Raúl lo percibía, pero no podía
impedirlo. Nadie puede evitar la pegajosa efusividad
de Chávez. Raúl sabe que Fidel Castro
odia las manifestaciones de ternura, y mucho más
las muestras públicas de compasión
hacia su egregia persona. Cuando murió
Lina Ruz, la madre de ambos, su hermano le propinó
una reprimenda pública cuando él
se echó a llorar. Esas son debilidades
burguesas.
Una de las primeras disposiciones de Raúl
fue dar comienzo inmediatamente a las honras fúnebres.
¿Cómo? Orquestando una gigantesca
campaña nacional e internacional de homenajes.

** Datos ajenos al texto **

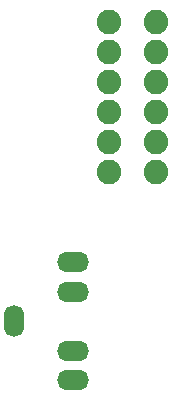
<source format=gbs>
G04*
G04 #@! TF.GenerationSoftware,Altium Limited,CircuitStudio,1.5.2 (30)*
G04*
G04 Layer_Color=8150272*
%FSLAX25Y25*%
%MOIN*%
G70*
G01*
G75*
%ADD18O,0.06706X0.10642*%
%ADD19O,0.10642X0.06706*%
%ADD20C,0.08200*%
D18*
X409449Y421260D02*
D03*
D19*
X429134Y401575D02*
D03*
Y411417D02*
D03*
Y440945D02*
D03*
Y431102D02*
D03*
D20*
X456693Y521063D02*
D03*
Y511063D02*
D03*
Y501063D02*
D03*
Y491063D02*
D03*
Y481063D02*
D03*
Y471063D02*
D03*
X440945Y471063D02*
D03*
Y481063D02*
D03*
Y491063D02*
D03*
Y501063D02*
D03*
Y511063D02*
D03*
Y521063D02*
D03*
M02*

</source>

Todo el mundo tiene que llorarlo. Los diplomáticos
y los agentes de influencia al servicio del gobierno
cubano recibieron una orden apremiante: ''Pidan
cartas de adhesión, declaraciones de afecto,
poemas, esculturas y todo género de muestras
de solidaridad''. En Brasil, el arquitecto Oscar
Niemeyer escribió un artículo plañidero.
En Ecuador, los partidarios de la dictadura reprodujeron
en la falda del Pichincha la firma del Comandante
a escala heroica. El uruguayo Mario Benedetti
escribió algo así como un poema.
Dentro de Cuba, la Unión de Escritores
puso a la firma un documento de emocionada reverencia
al líder de la revolución. Silvio
Rodríguez y Pablo Milanés le dedicaron
canciones y conciertos. Un señor que juega
al béisbol le ofreció sus jonrones.
Sin embargo, es muy posible que nada de esto
logre quitarle a Castro la sensación de
fracaso que probablemente siente. Cuando comenzó
la revolución, Fidel Castro estaba seguro
de que él sabía cómo convertir
a Cuba en una nación próspera y
desarrollada mientras comandaba al tercer mundo
en su violento asalto hacia la gloria. El Che
lo aseguró a principios de los sesenta
en Punta del Este: en 10 años Cuba supe-
raría la riqueza per cápita estadounidense.
A fines de los setenta, Fidel Castro se lo repitió,
aumentado, al historiador venezolano Guillermo
Morón: en una década vería
el hundimiento de Estados Unidos, mientras Cuba
tendría al Caribe como su mare nostrum.
No acertó. Estados Unidos es la única
superpotencia del planeta, mientras la nación
que deja Fidel Castro es un país harapiento
que hoy vive de la caridad venezolana, como ayer
lo hacía de la soviética. El inventario
de horrores es casi inigualable: más de
dieciséis mil muertos, fusilados, ahogados
y desaparecidos han sido documentados por el economista
Armando Lago y María Werlau, su principal
colaboradora. A lo largo del proceso han pasado
por las cárceles decenas de miles de presos
políticos (más de trescientos en
las cárceles de hoy día), incluidos
entre ellos a personas castigadas por ser homosexuales,
tener creencias religiosas o, simplemente, rechazar
la estupidez teórica marxista. Dos millones
de personas fueron despojadas de sus propiedades
y lanzadas al exilio. Se obligó a miles
de jóvenes a participar en absurdas guerras
africanas que duraron nada menos que quince años.
En suma: un infinito desastre material y espiritual.
¿Será capaz Fidel Castro, con un
pie en la tumba, de darse cuenta del enorme daño
que les ha hecho a los cubanos? No sé.
Me gustaría creer que sí. Sería
una forma peculiar de hacer justicia.